The Kansas City Royals’ biggest issue also requires the simplest fix
AI-generated summary reviewed by our newsroom.
- Royals scoring 3.75 runs per game; 2-3-4 hitters slugging .289 early 2026.
- Rotation ranks top-10 in ERA and fourth in quality starts despite 5-7 record.
- Team depends on core (Witt/Pasquantino/Perez) to revert to 2024/2025 form.
The best scoring chance came in the eighth inning, a rally established by Bobby Witt Jr. and Vinnie Pasquantino singles that put Salvador Perez at the plate — two on, two out with a chance to tie the game with one swing.
This is how it’s supposed to work, right?
Over the last few years, the Royals’ lineup has been built on this group coming through in these moments.
But it’s the root of their frustration at the onset of 2026.
Perez hit the ball off the end of the bat, a lazy fly to center field. The rally was gone before it gained momentum, and after the Guardians added a five-spot in the bottom half of the inning, that was that.
It’s been the early-year trend.
The Royals have scored more than five runs only twice in 12 games, and they’ve managed more than four runs only three times. The lineup is producing just 3.75 runs per game.
Thus the Royals are 5-7 despite a rotation that ranks fourth in quality starts and top-10 in earned-run average — even after Cole Ragans didn’t make it out of the first inning Wednesday afternoon in Cleveland.
It feels like a familiar story.
It’s not.
At least not completely, anyway.
The Royals’ offense had its early-season frustrations a year ago before turning it on after the All-Star break — albeit too late to make a playoff run. But those frustrations a year ago came from a different source: the bottom of the lineup.
The slumps now? They are endured by the players in which the lineup is intended to thrive.
• Bobby Witt Jr. opened the season with zero extra-base hits in his initial 11 games before he hit a double into the gap Wednesday. He only once had a streak even half that long last season, a six-game stretch without an extra-base hit in September. He had 76 extra-base hits in 2025 and 88 in 2024. He has 1 in 2026.
• Vinnie Pasquantino also has just one extra-base hit, a double, and his average sits at exactly .200.
• Salvador Perez is hitting just .156 and has driven in two runners — himself, twice.
That’s the No. 2 hitter, the No. 3 hitter and the No. 4 hitter.
Those spots in the Royals’ lineup have produced a .592 OPS (on-base plus slugging percentage), 26th in the league, through the initial couple of weeks. They are slugging .289, 28th in baseball.
In 2025, the 2-3-4 spots in the Kansas City lineup combined for a .453 slugging percentage, 10th best in MLB. They compiled a .780 OPS, nearly 200 points better than where they stand now.

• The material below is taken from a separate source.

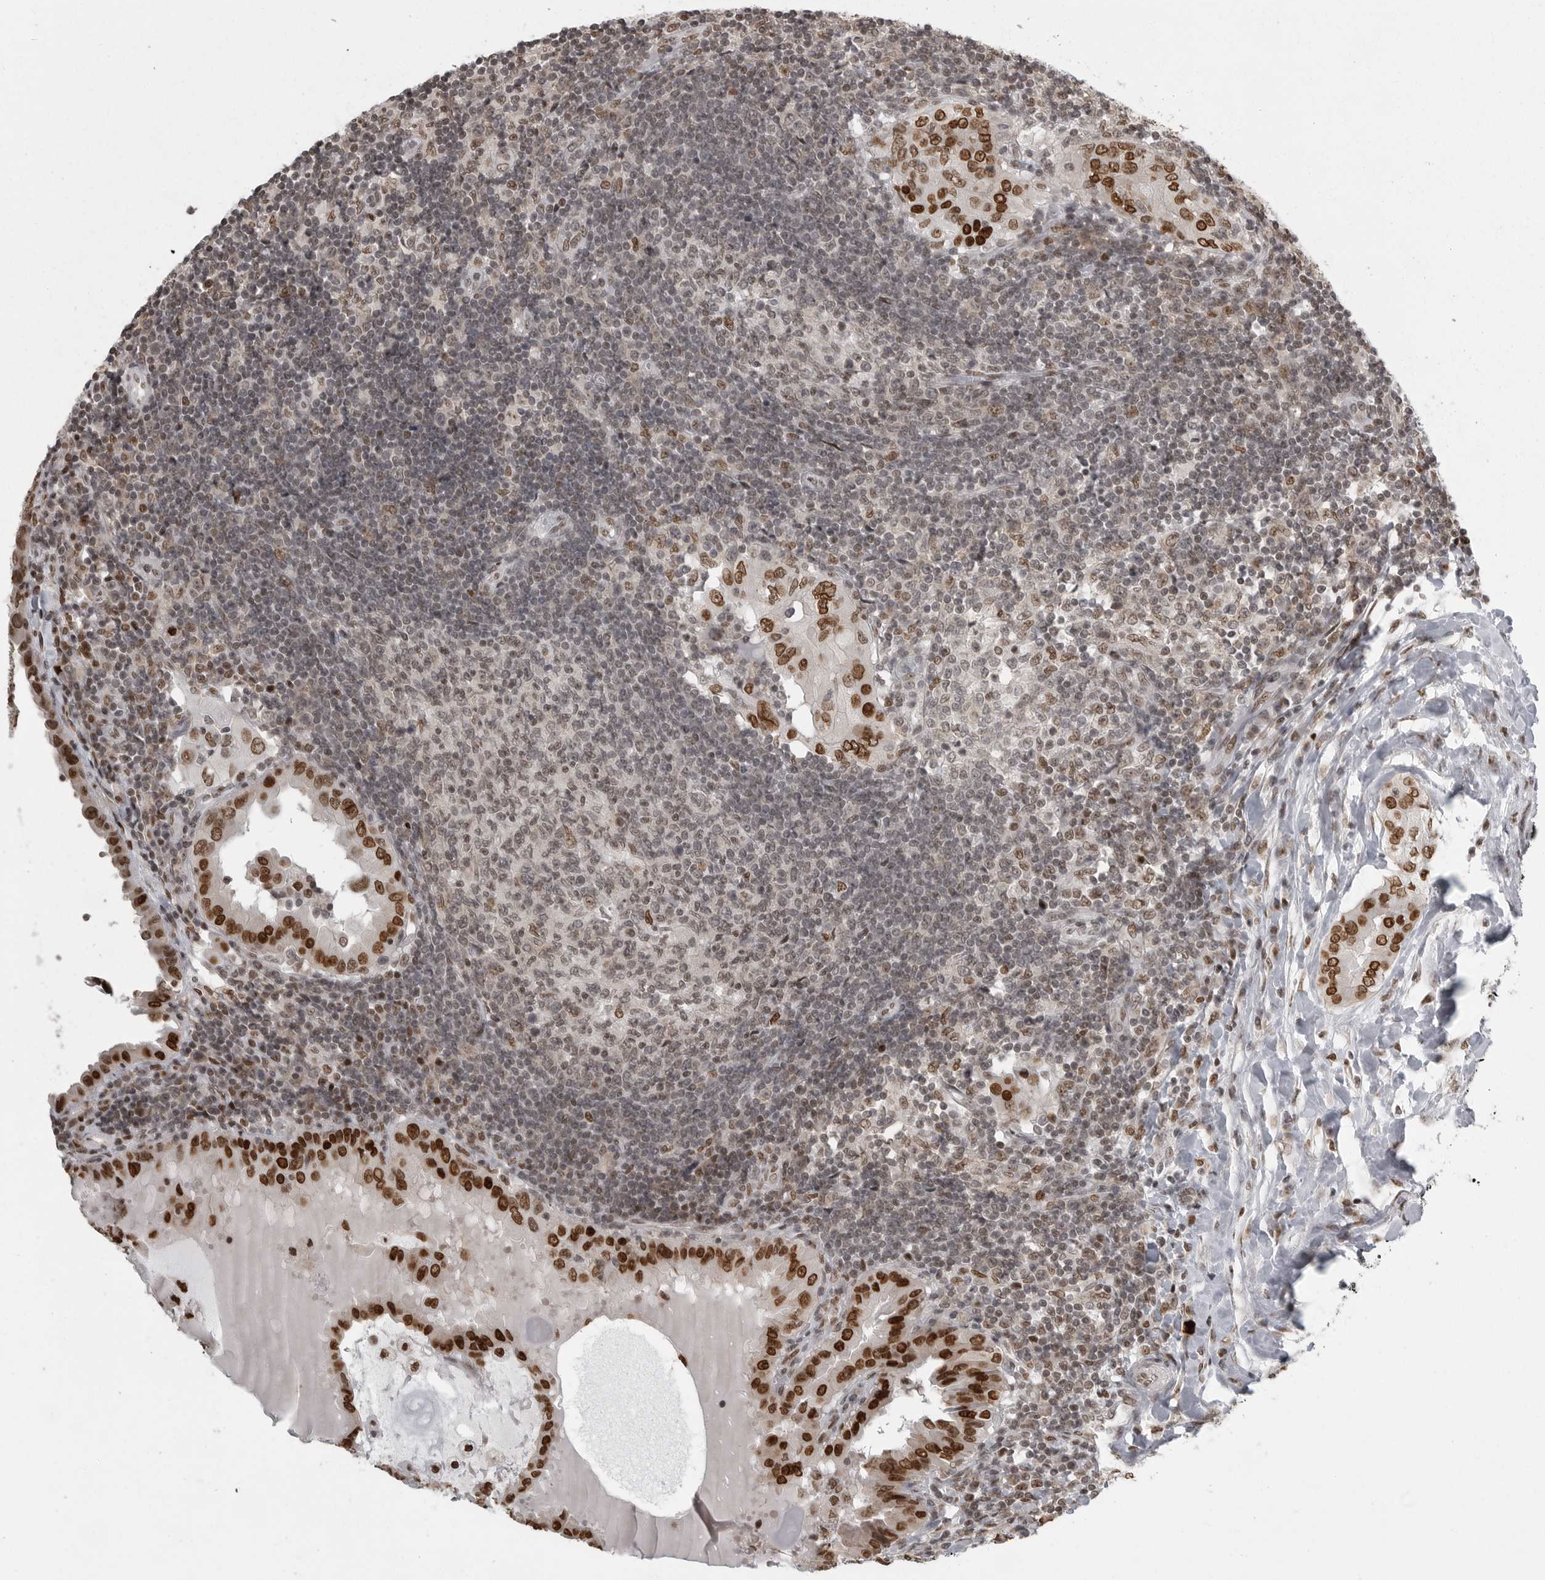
{"staining": {"intensity": "strong", "quantity": ">75%", "location": "nuclear"}, "tissue": "thyroid cancer", "cell_type": "Tumor cells", "image_type": "cancer", "snomed": [{"axis": "morphology", "description": "Papillary adenocarcinoma, NOS"}, {"axis": "topography", "description": "Thyroid gland"}], "caption": "This photomicrograph reveals thyroid cancer (papillary adenocarcinoma) stained with immunohistochemistry to label a protein in brown. The nuclear of tumor cells show strong positivity for the protein. Nuclei are counter-stained blue.", "gene": "YAF2", "patient": {"sex": "male", "age": 33}}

Look, it’s not practical to make conclusions on where the Royals are headed based on a series in Cleveland in which the temperatures only barely grew above freezing — nor the first two weeks of a season in general. The numbers will improve.

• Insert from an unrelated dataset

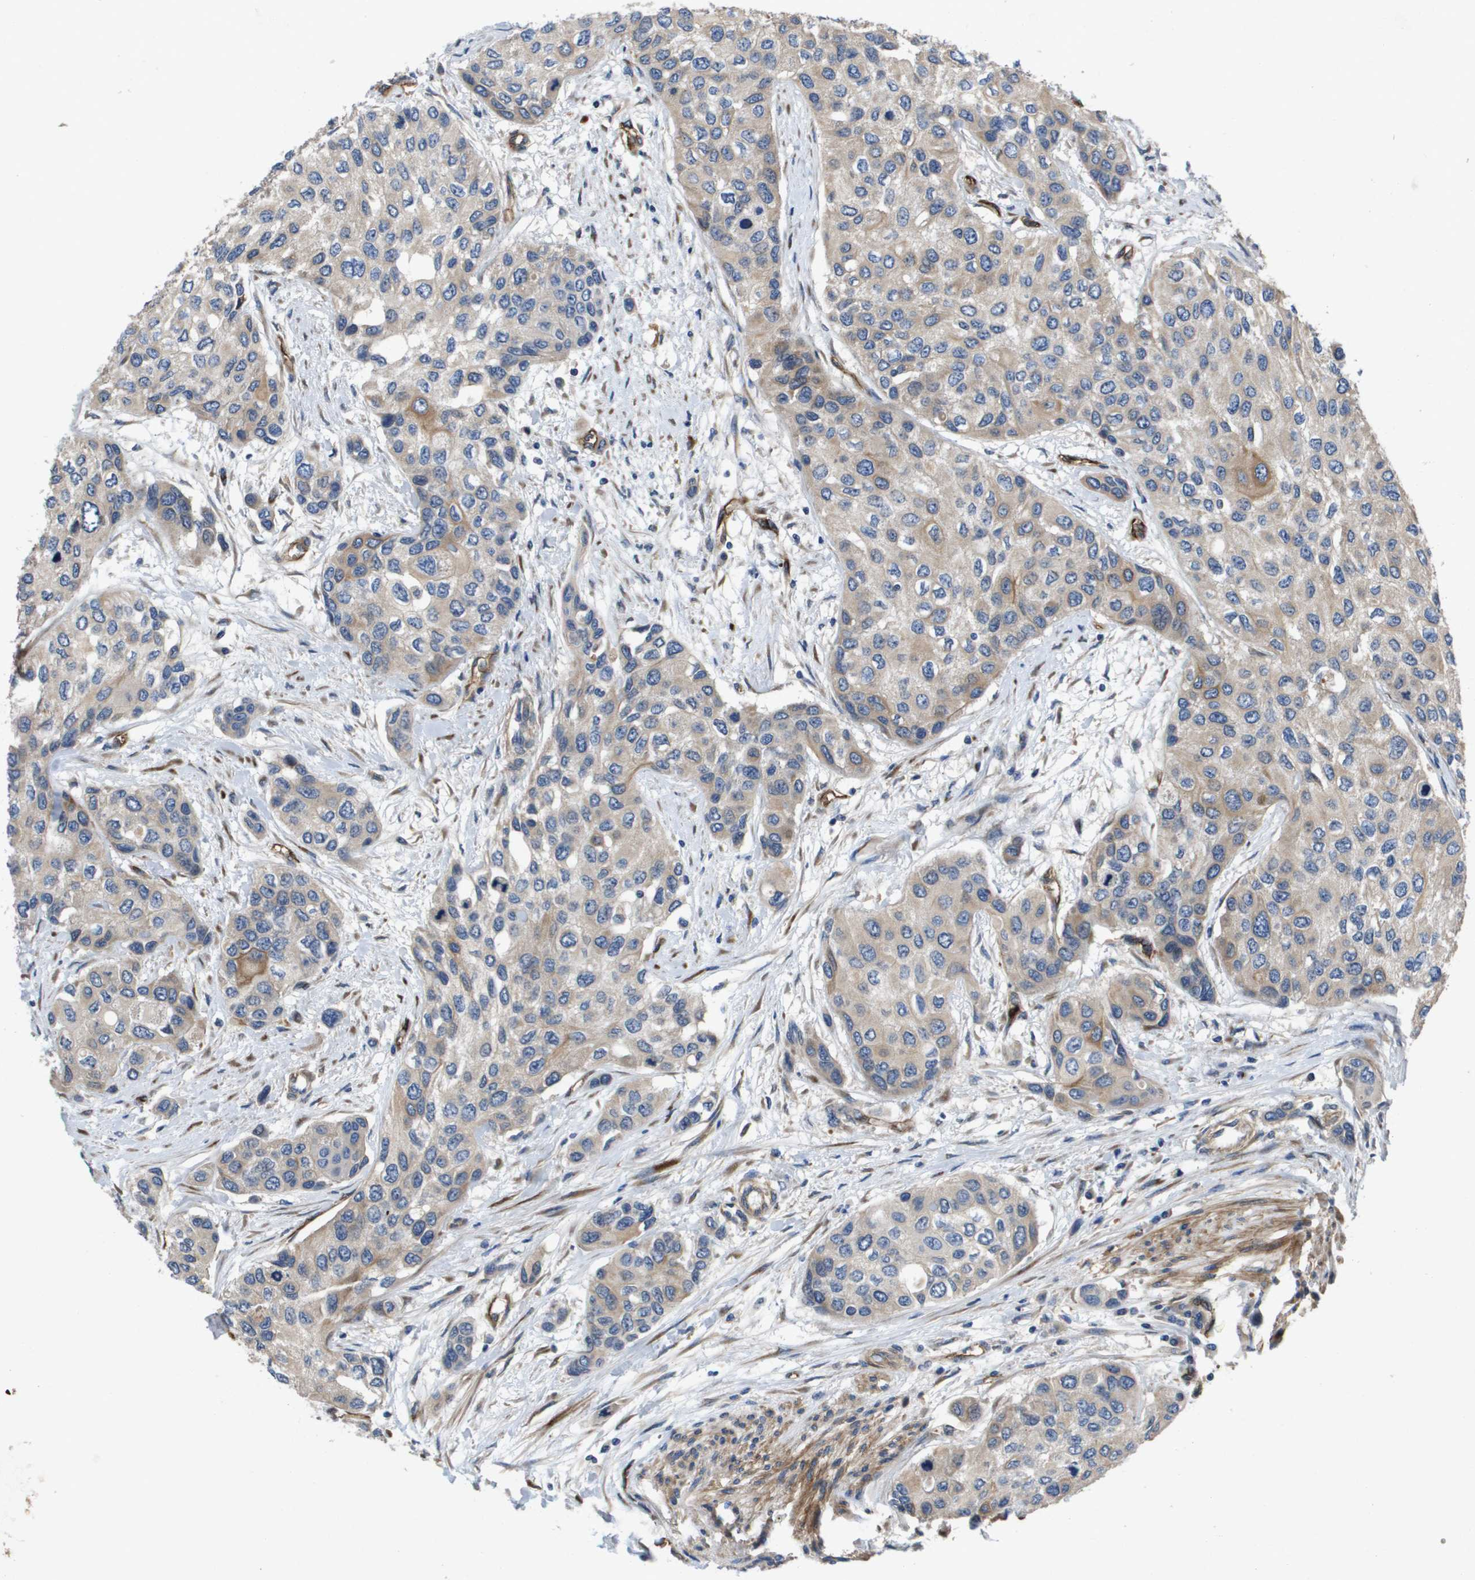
{"staining": {"intensity": "weak", "quantity": "25%-75%", "location": "cytoplasmic/membranous"}, "tissue": "urothelial cancer", "cell_type": "Tumor cells", "image_type": "cancer", "snomed": [{"axis": "morphology", "description": "Urothelial carcinoma, High grade"}, {"axis": "topography", "description": "Urinary bladder"}], "caption": "An IHC histopathology image of neoplastic tissue is shown. Protein staining in brown shows weak cytoplasmic/membranous positivity in high-grade urothelial carcinoma within tumor cells. Using DAB (3,3'-diaminobenzidine) (brown) and hematoxylin (blue) stains, captured at high magnification using brightfield microscopy.", "gene": "ENTPD2", "patient": {"sex": "female", "age": 56}}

But it’s easy to make a conclusion on why a team with one of the top-performing rotations in baseball sits at 5-7. Heck, given the heart of the order, it feels fortunate they sit at 5-7. They lost a game in which a starting pitcher threw six scoreless innings, another when a starting pitcher allowed only a single unearned run in six innings and a third in which the starting pitcher allowed one run in 5 2/3 innings — all in the first dozen games.
That’s how they are here.
Where are they going?
Well, if you want to be an optimist, you have the luxury of coupling it with some reality.
The bottom of the order didn’t exactly tear it up in Cleveland, but if the three players on which the Royals’ offense depends most — or three of four, along with Maikel Garcia — hit like we’ve seen them hit, they’d be in a pretty envious spot. That group has six of the team’s 28 extra-base hits (21.4%). That will change.
If you are reliant on a group of players turning around a two-week slump — the exact equivalent of a one game and one quarter completed in Week 2 of an NFL season — wouldn’t you rather be reliant on those who have turned it around before?
Maybe that’s too optimistic. But this group compiled a .780 OPS in 2025, and it was actually even slightly better in 2024 — when the Royals had the fourth-best OPS from their 2-3-4 spots in the lineup.
There’s a foundation of success with Witt, Pasquantino and Perez, the peak with Witt and the deepest foundation with Perez. The foundation is the reason for the belief for better days.
But also the need. It’s how the Royals are built.
It doesn’t work without the foundation.